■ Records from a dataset
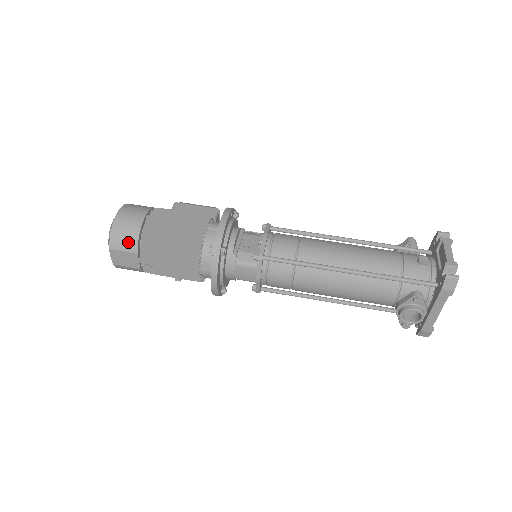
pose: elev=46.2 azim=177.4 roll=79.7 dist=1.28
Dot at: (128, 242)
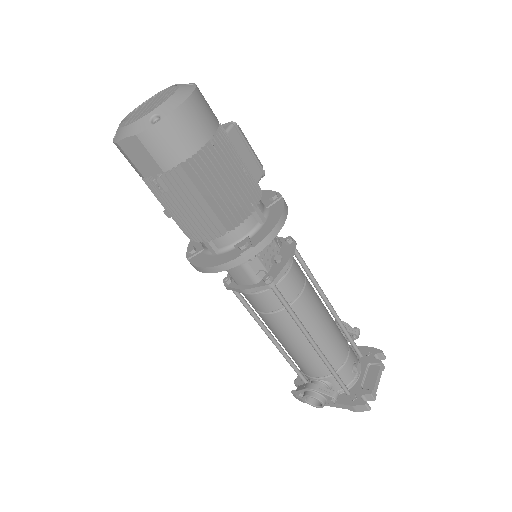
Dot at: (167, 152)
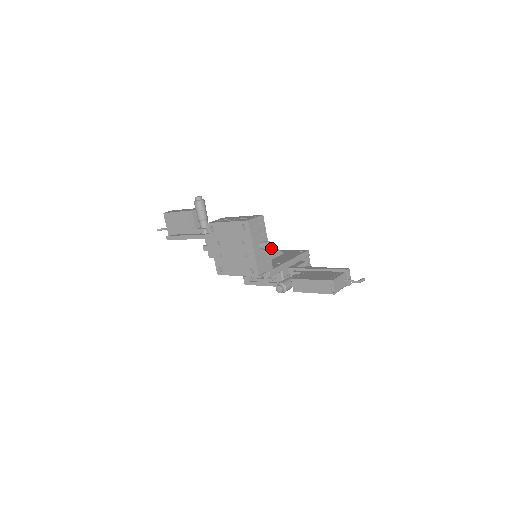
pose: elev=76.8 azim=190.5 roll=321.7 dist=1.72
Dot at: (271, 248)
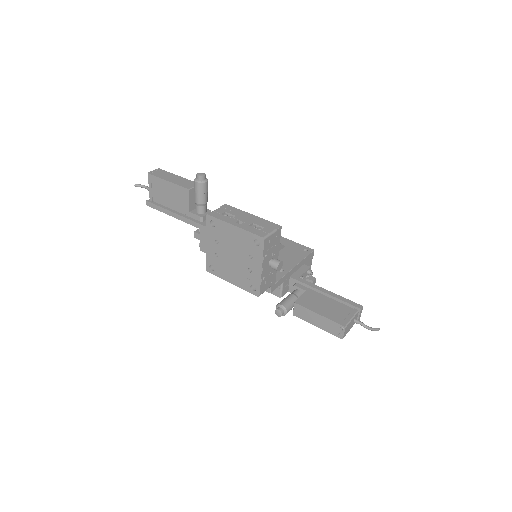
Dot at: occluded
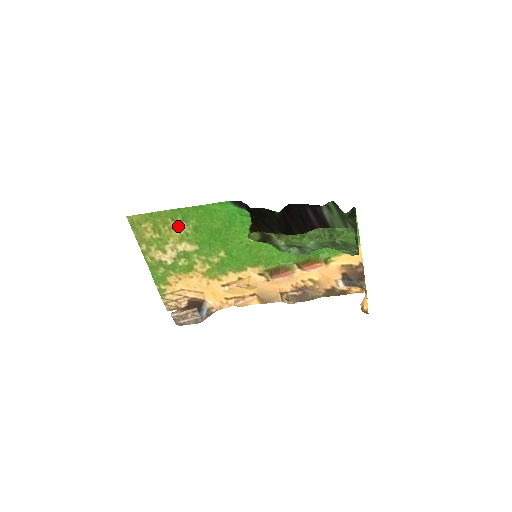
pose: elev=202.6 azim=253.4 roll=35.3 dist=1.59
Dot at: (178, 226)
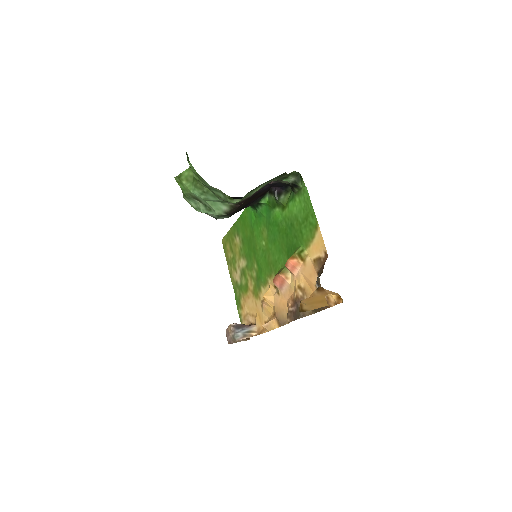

■ PROBLEM DETAILS
Copy every line of text in the material above without any changes, leaving out the pictures.

■ THE REPLY
pose: elev=46.2 azim=177.4 roll=79.7 dist=1.28
Dot at: (128, 242)
Dot at: (167, 152)
pose: elev=76.8 azim=190.5 roll=321.7 dist=1.72
Dot at: (271, 248)
Dot at: occluded
pose: elev=202.6 azim=253.4 roll=35.3 dist=1.59
Dot at: (178, 226)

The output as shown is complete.